The bank levy proposed by Reeves would target net income from domestic retail banking above a threshold of £800m. The bank corporation tax surcharge, on the other hand, is proposed to be increased from three percent to five percent, generating £700m in annual revenue for the Treasury.
Analysts at JP Morgan predict that the Chancellor could aim to raise up to £30bn in taxes later this year. This prediction comes as the government faces a fiscal headache due to U-turns and the requirement for a top-up of around £20bn.
The shrinking of the economy in the last two months, with a 0.1% contraction in May and 0.3% in April, has added to the pressure. Yael Selfin, chief economist at KPMG UK, stated that if growth falls in line with forecasts, the government would require a top-up of around £20bn.
It's worth noting that banks are among the biggest tax payers in the country. However, the shrinking of the economy following Reeves' 2024 budget tax hikes, including a 1.2% hike to employer's national insurance contributions, has raised concerns about the impact of additional taxes on the banking sector.
Amsterdam, Frankfurt, and Dublin have lower sector average tax rates than London, with rates of 42%, 38.6%, and 28.8% respectively. UK Finance submitted a report to the Treasury highlighting the disparities in global banks' tax rates, with London's sector average being 45.8% for 2024.
As the Autumn Budget approaches, the proposed bank tax by Rachel Reeves is one of several measures being considered to raise government revenue. The exact details of the tax are yet to be revealed, but it aligns with wider speculation around new tax measures, including potential wealth taxes and reforms targeting financial and property sectors.

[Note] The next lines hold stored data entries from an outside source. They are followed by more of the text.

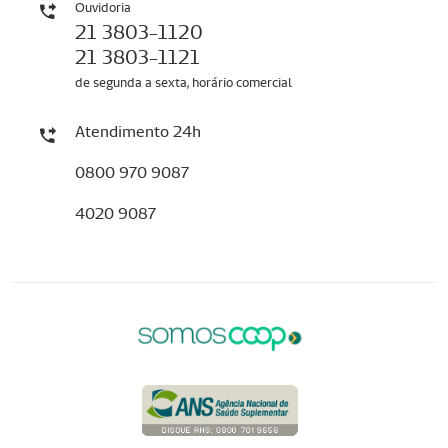
Ouvidoria
21 3803-1120
21 3803-1121
de segunda a sexta, horário comercial
Atendimento 24h
0800 970 9087
4020 9087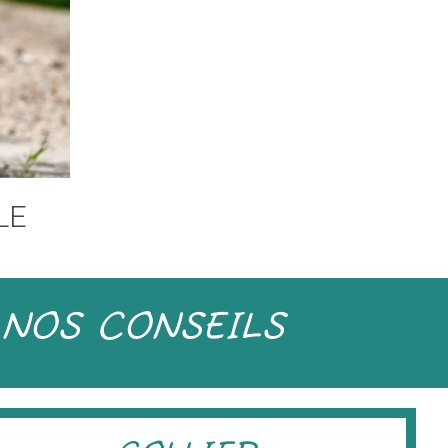
LE
NOS CONSEILS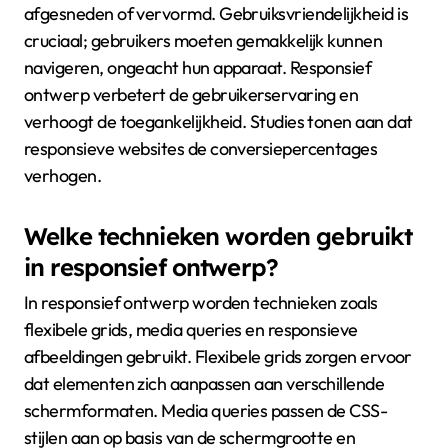
afgesneden of vervormd. Gebruiksvriendelijkheid is
cruciaal; gebruikers moeten gemakkelijk kunnen
navigeren, ongeacht hun apparaat. Responsief
ontwerp verbetert de gebruikerservaring en
verhoogt de toegankelijkheid. Studies tonen aan dat
responsieve websites de conversiepercentages
verhogen.
Welke technieken worden gebruikt
in responsief ontwerp?
In responsief ontwerp worden technieken zoals
flexibele grids, media queries en responsieve
afbeeldingen gebruikt. Flexibele grids zorgen ervoor
dat elementen zich aanpassen aan verschillende
schermformaten. Media queries passen de CSS-
stijlen aan op basis van de schermgrootte en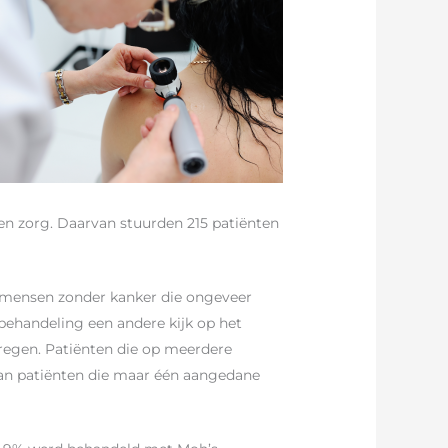
en zorg. Daarvan stuurden 215 patiënten
 mensen zonder kanker die ongeveer
behandeling een andere kijk op het
kregen. Patiënten die op meerdere
an patiënten die maar één aangedane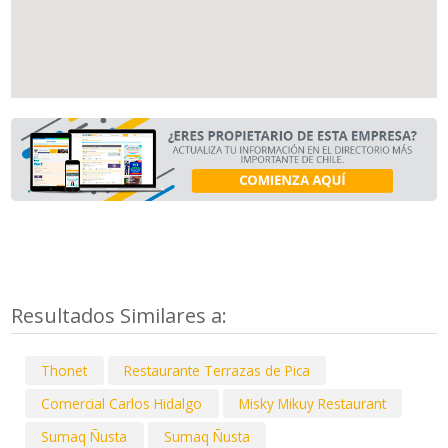
Resultados Similares a:
Thonet
Restaurante Terrazas de Pica
Comercial Carlos Hidalgo
Misky Mikuy Restaurant
Sumaq Ñusta
Sumaq Ñusta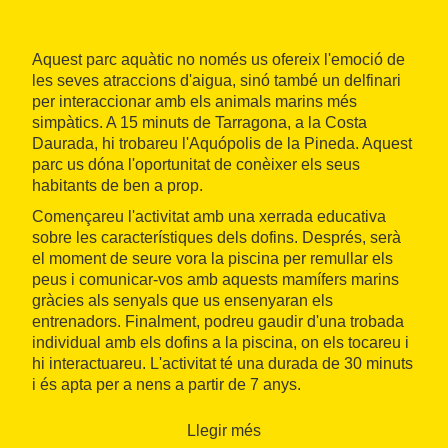
Aquest parc aquàtic no només us ofereix l'emoció de
les seves atraccions d'aigua, sinó també un delfinari
per interaccionar amb els animals marins més
simpàtics. A 15 minuts de Tarragona, a la Costa
Daurada, hi trobareu l'Aquópolis de la Pineda. Aquest
parc us dóna l'oportunitat de conèixer els seus
habitants de ben a prop.
Començareu l'activitat amb una xerrada educativa
sobre les característiques dels dofins. Després, serà
el moment de seure vora la piscina per remullar els
peus i comunicar-vos amb aquests mamífers marins
gràcies als senyals que us ensenyaran els
entrenadors. Finalment, podreu gaudir d'una trobada
individual amb els dofins a la piscina, on els tocareu i
hi interactuareu. L'activitat té una durada de 30 minuts
i és apta per a nens a partir de 7 anys.
També els podreu veure saltar a les exhibicions que
Llegir més
s'organitzen. Són en una piscina amb una gran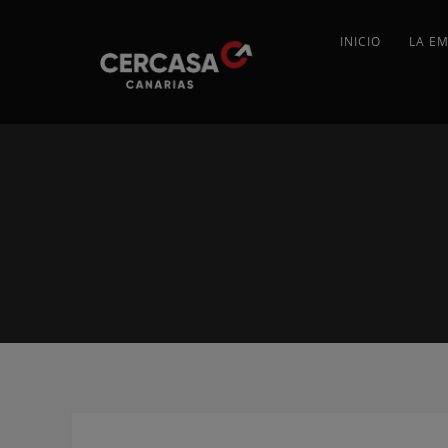
INICIO
LA E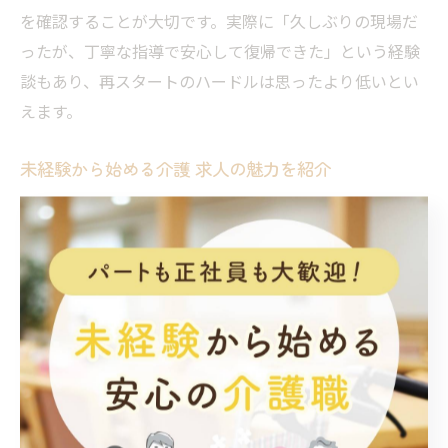
を確認することが大切です。実際に「久しぶりの現場だ
ったが、丁寧な指導で安心して復帰できた」という経験
談もあり、再スタートのハードルは思ったより低いとい
えます。
未経験から始める介護 求人の魅力を紹介
未経験から介護 求人に挑戦する魅力は、地域貢献と人の
役に立てるやりがいの大きさです。
青森県黒石市では、地元密着型の施設や訪問介護、グル
ープホームなど、多様な働き方が選べる点も特長です。
自分のライフスタイルや家族の事情に合わせて、正社
員・パート・アルバイトなど柔軟に雇用形態を選べま
す。
また、在宅勤務やシフト制を取り入れている職場もあ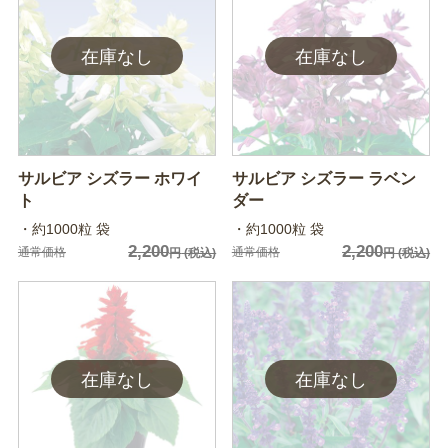
サルビア シズラー ホワイ
サルビア シズラー ラベン
ト
ダー
・約1000粒 袋
・約1000粒 袋
2,200
2,200
通常価格
通常価格
円
(税込)
円
(税込)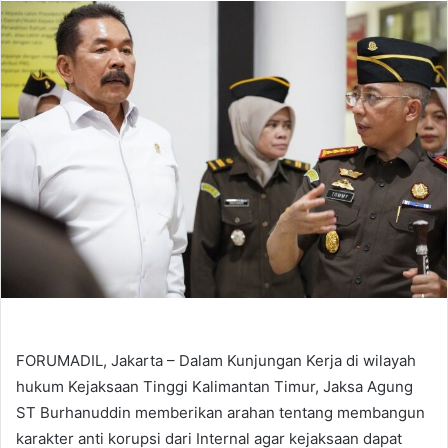
email
FORUMADIL, Jakarta – Dalam Kunjungan Kerja di wilayah
hukum Kejaksaan Tinggi Kalimantan Timur, Jaksa Agung
ST Burhanuddin memberikan arahan tentang membangun
karakter anti korupsi dari Internal agar kejaksaan dapat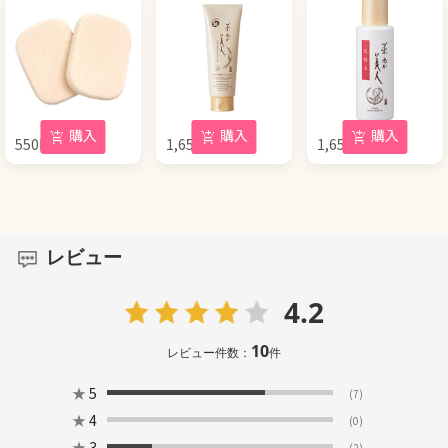
購入
購入
購入
550
円
1,650
円
1,650
円
(税込)
(税込)
(税込)
レビュー
4.2
10
レビュー件数：
件
★
5
(7)
★
4
(0)
★
3
(2)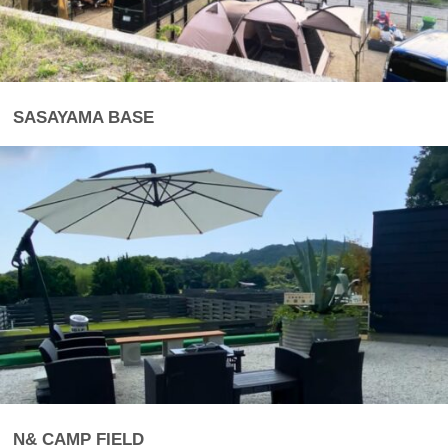
SASAYAMA BASE
N& CAMP FIELD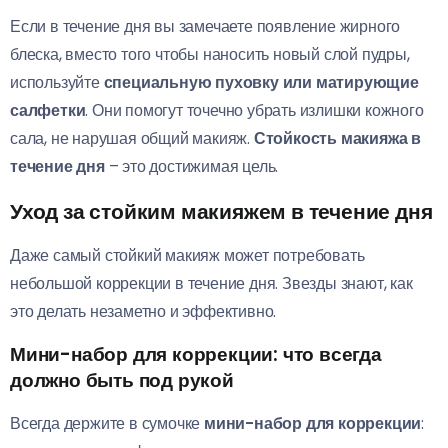
Если в течение дня вы замечаете появление жирного
блеска, вместо того чтобы наносить новый слой пудры,
используйте
специальную пуховку или матирующие
салфетки
. Они помогут точечно убрать излишки кожного
сала, не нарушая общий макияж.
Стойкость макияжа в
течение дня
– это достижимая цель.
Уход за стойким макияжем в течение дня
Даже самый стойкий макияж может потребовать
небольшой коррекции в течение дня. Звезды знают, как
это делать незаметно и эффективно.
Мини-набор для коррекции: что всегда
должно быть под рукой
Всегда держите в сумочке
мини-набор для коррекции
: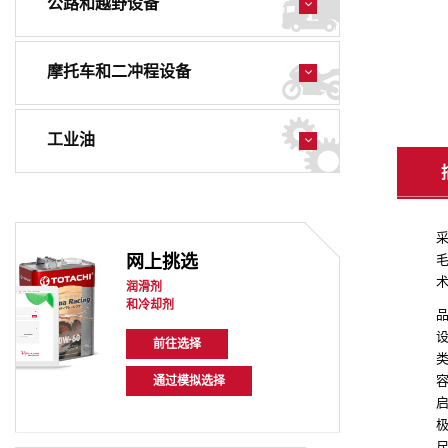
公路和越野设备
摩托车和二冲程设备
工业油
网上挑选
毛
润滑剂
和冷却剂
品
前往选择
类
容
通过模拟选择
启
尺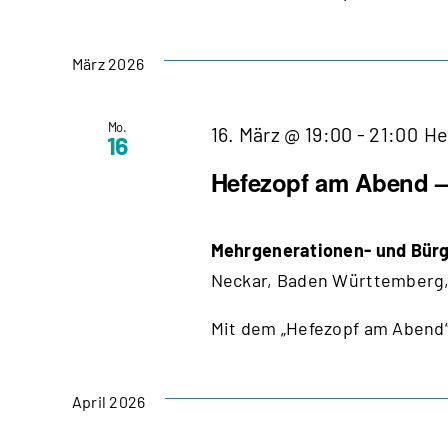
März 2026
Mo.
16. März @ 19:00
-
21:00
He
16
Hefezopf am Abend – 
Mehrgenerationen- und Bürg
Neckar, Baden Württemberg,
Mit dem „Hefezopf am Abend“
April 2026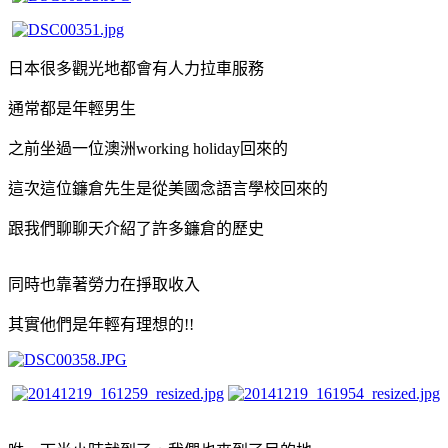
日本很多觀光地都會有人力拉車服務
通常都是年輕男生
之前坐過一位澳洲working holiday回來的
這次這位鐮倉先生是從美國念語言學校回來的
跟我們聊聊天介紹了許多鐮倉的歷史
同時也靠著勞力在掙取收入
其實他們是年輕有理想的!!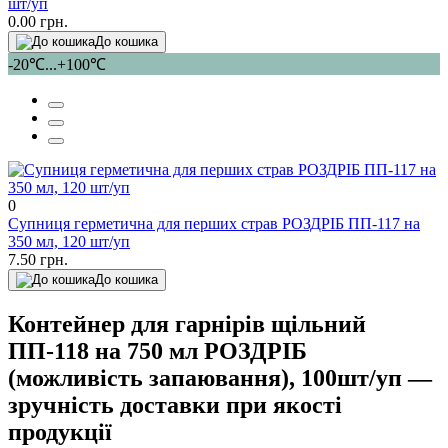
шт/уп
0.00 грн.
До кошика
-20℃...+100℃
0
Супниця герметична для перших страв РОЗДРІБ ПП-117 на
350 мл, 120 шт/уп
7.50 грн.
До кошика
Контейнер для гарнірів щільний
ПП-118 на 750 мл РОЗДРІБ
(можливість запаювання), 100шт/уп —
зручність доставки при якості
продукції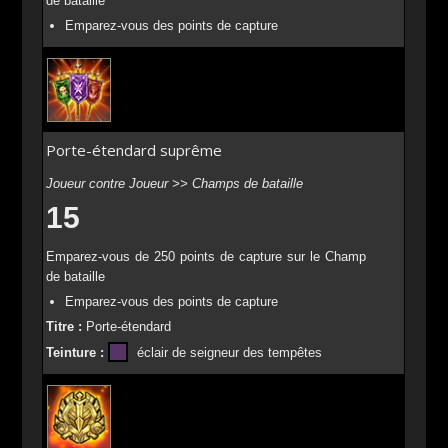
de bataille
Emparez-vous des points de capture
Porte-étendard suprême
Joueur contre Joueur >> Champs de bataille
15
Emparez-vous de 250 points de capture sur le Champ
de bataille
Emparez-vous des points de capture
Titre :
Porte-étendard
Teinture :
éclair de seigneur des tempêtes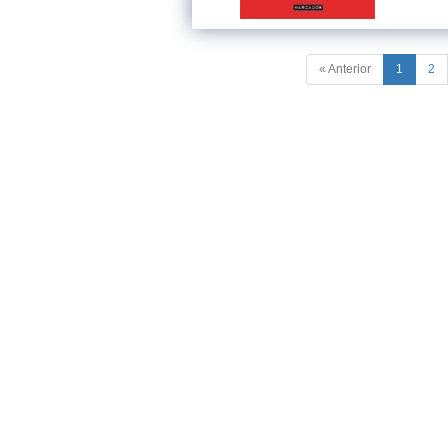
« Anterior
1
2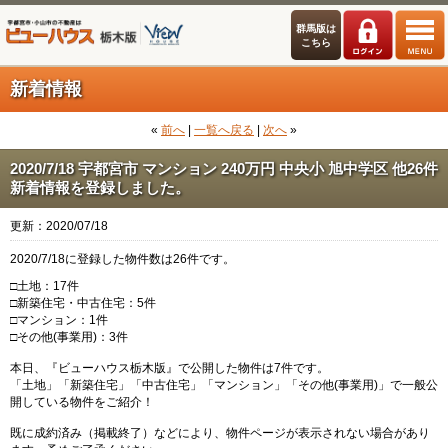
群馬版は
こちら
新着情報
«
前へ
|
一覧へ戻る
|
次へ
»
2020/7/18 宇都宮市 マンション 240万円 中央小 旭中学区 他26件
新着情報を登録しました。
更新：2020/07/18
2020/7/18に登録した物件数は26件です。
□土地：17件
□新築住宅・中古住宅：5件
□マンション：1件
□その他(事業用)：3件
本日、『ビューハウス栃木版』で公開した物件は7件です。
「土地」「新築住宅」「中古住宅」「マンション」「その他(事業用)」で一般公
開している物件をご紹介！
既に成約済み（掲載終了）などにより、物件ページが表示されない場合があり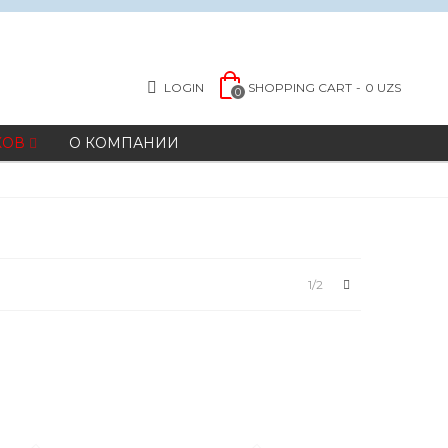
LOGIN
SHOPPING CART
-
0 UZS
0
КОВ
О КОМПАНИИ
Next
1/2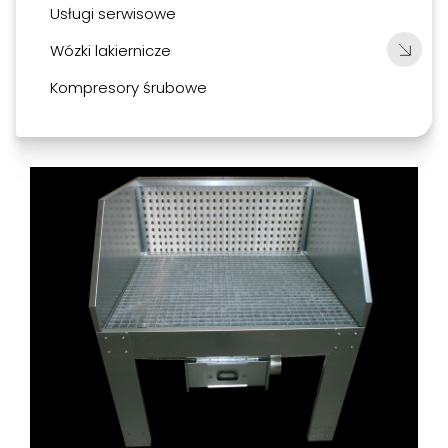
Usługi serwisowe
Wózki lakiernicze
Kompresory śrubowe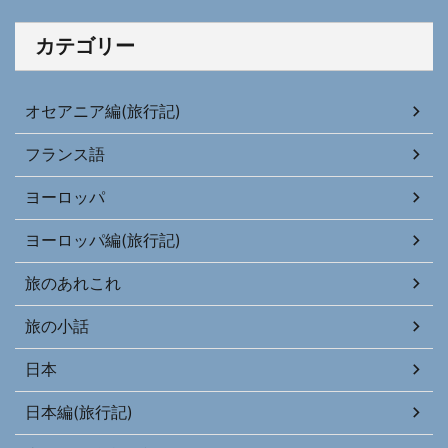
カテゴリー
オセアニア編(旅行記)
フランス語
ヨーロッパ
ヨーロッパ編(旅行記)
旅のあれこれ
旅の小話
日本
日本編(旅行記)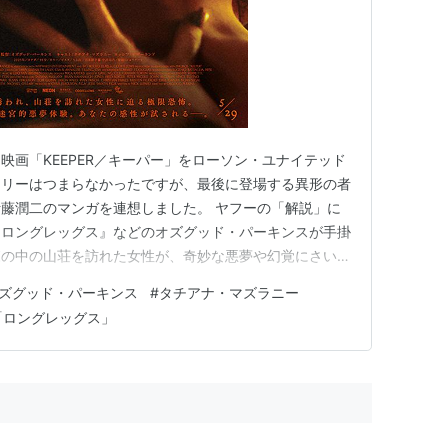
映画「KEEPER／キーパー」をローソン・ユナイテッド
ーリーはつまらなかったですが、最後に登場する異形の者
藤潤二のマンガを連想しました。 ヤフーの「解説」に
『ロングレッグス』などのオズグッド・パーキンスが手掛
森の中の山荘を訪れた女性が、奇妙な悪夢や幻覚にさいな
に追い詰められていく。恋人が所有する山荘でえたいの知
ズグッド・パーキンス
#
タチアナ・マズラニー
『THE MONKEY／ザ・モンキー』でもパーキンス監
「ロングレッグス」
ー、彼女の恋人を…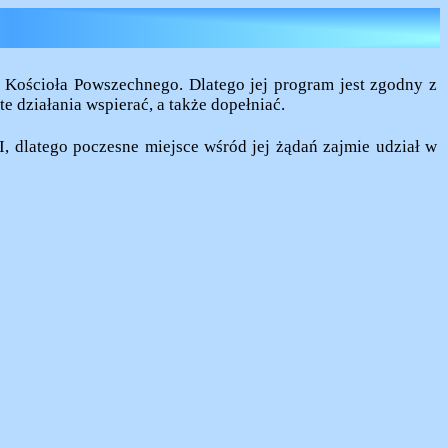
ze Kościoła Powszechnego. Dlatego jej program jest zgodny z
 działania wspierać, a także dopełniać.
, dlatego poczesne miejsce wśród jej żądań zajmie udział w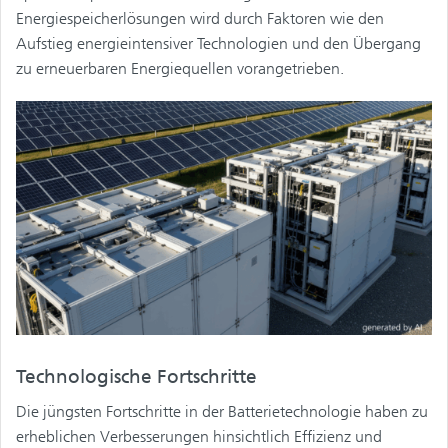
Energiespeicherlösungen wird durch Faktoren wie den
Aufstieg energieintensiver Technologien und den Übergang
zu erneuerbaren Energiequellen vorangetrieben.
Technologische Fortschritte
Die jüngsten Fortschritte in der Batterietechnologie haben zu
erheblichen Verbesserungen hinsichtlich Effizienz und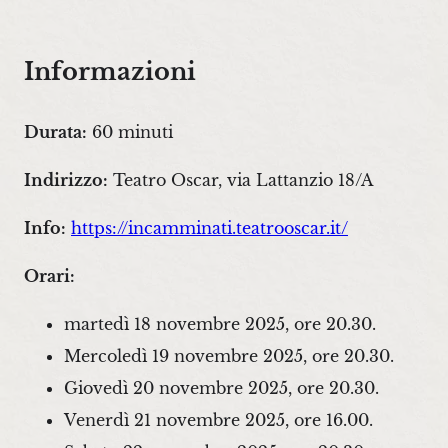
Informazioni
Durata:
60 minuti
Indirizzo:
Teatro Oscar, via Lattanzio 18/A
Info:
https://incamminati.teatrooscar.it/
Orari:
martedì 18 novembre 2025, ore 20.30.
Mercoledì 19 novembre 2025, ore 20.30.
Giovedì 20 novembre 2025, ore 20.30.
Venerdì 21 novembre 2025, ore 16.00.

- Rachel Reeves' proposal for a new tax on banks, which could potentially generate up to £8 billion for the government, has been met with concerns by the banking sector.
- HSBC's boss, Georges Elhedery, has cautioned that a bank tax could dent growth and erode investment capacity.
- Analysts at JP Morgan predict that the Chancellor could aim to raise up to £30bn in taxes later this year, a figure that has been necessitated by the government's fiscal headache due to U-turns and the requirement for a top-up of around £20bn.
- It's worth noting that banks are among the biggest tax payers in the country, but the shrinking of the economy following Reeves' 2024 budget tax hikes has raised concerns about the impact of additional taxes on the banking sector.
- As the Autumn Budget approaches, the proposed bank tax by Rachel Reeves is one of several measures being considered to raise government revenue, aligning with wider speculation around new tax measures, including potential wealth taxes and reforms targeting financial and property sectors.